The museum cites loss of premises as a factor. The Deutsche bahn leases the subway arches typically on 5 or 10 year terms. Since they moved in 2016 it sounds like DB is declining to renew the contract and they are facing another move.
But the really big elephant in the room is a lack of funding. The museum has always been proudly privately funded and volunteer operated. But that still exposes them to indirect effects from public funding cuts, and berlin cut 13% of its culture funding in 2024. Private donations are down 6% year over year, and what there is has seen significant diversion to political and Ukraine support efforts.
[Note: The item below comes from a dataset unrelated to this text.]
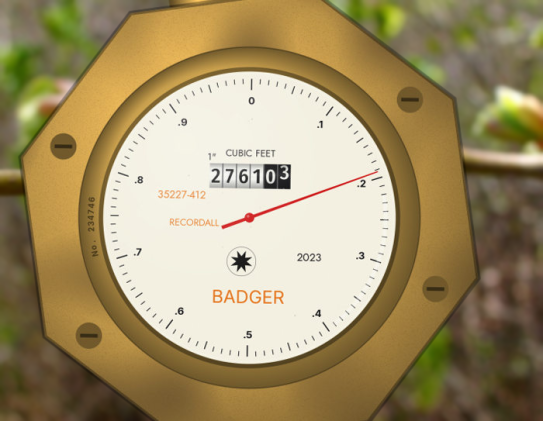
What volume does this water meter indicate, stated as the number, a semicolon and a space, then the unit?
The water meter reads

Similar impacts happen in volunteer time, but we're all waiting on the 5-yearly survey from 2024 to be released to get real data.
Fixed costs are often the killer for museums, and the buchstaben museum blamed these in particular. Heating and electricity, and general climate maintenance in nonstandard spaces like the subway arches is always expensive, and museums are relatively energy intensive to begin with. Wholesale electricity costs jumped 5-7x in 2021-22. They've since come back down to a more modest 30-40% increase, but that's still a huge problem for a small, privately funded institution like this. Especially coupled with public funding loss, reduced private donations, and staring down a move.
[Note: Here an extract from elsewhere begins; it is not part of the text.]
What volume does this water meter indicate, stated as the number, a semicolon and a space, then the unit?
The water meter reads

Bear in mind, German non profits can't create endowments like American ones can. Most categories can't even roll budget from one year to the next!
Hope this helps you understand why so many privately funded cultural institutions are dying in Germany and Berlin right now.
Berlin has been relatively underpopulated ever since WW2 which seems to have contributed to a de-gentrified situation which allowed an unique culture to grow. But time's are changing.
Look at this pop graph: https://en.wikipedia.org/wiki/Berlin_population_statistics Still hasn't caught up with the peak in the 1930:s.
https://www.rbb24.de/politik/beitrag/2025/02/chialo-einsparu...
They appear to work with many institutions in a consultancy capacity so I hope that this will still continue in future even though the museum itself has to close.
Nobody is going to make money on museums. As such, you either provide for them through tax dollars or you convince people to donate.
If you believe that you are better at picking winners (slop startups vs non-slop startups) than the rest of the investment world, then that's a valuable skill that you could use to earn a lot of money that you could then use to support museums if you choose.
Long live the overlords.
It opened in 2016.
This post is likely the most attention it has ever received.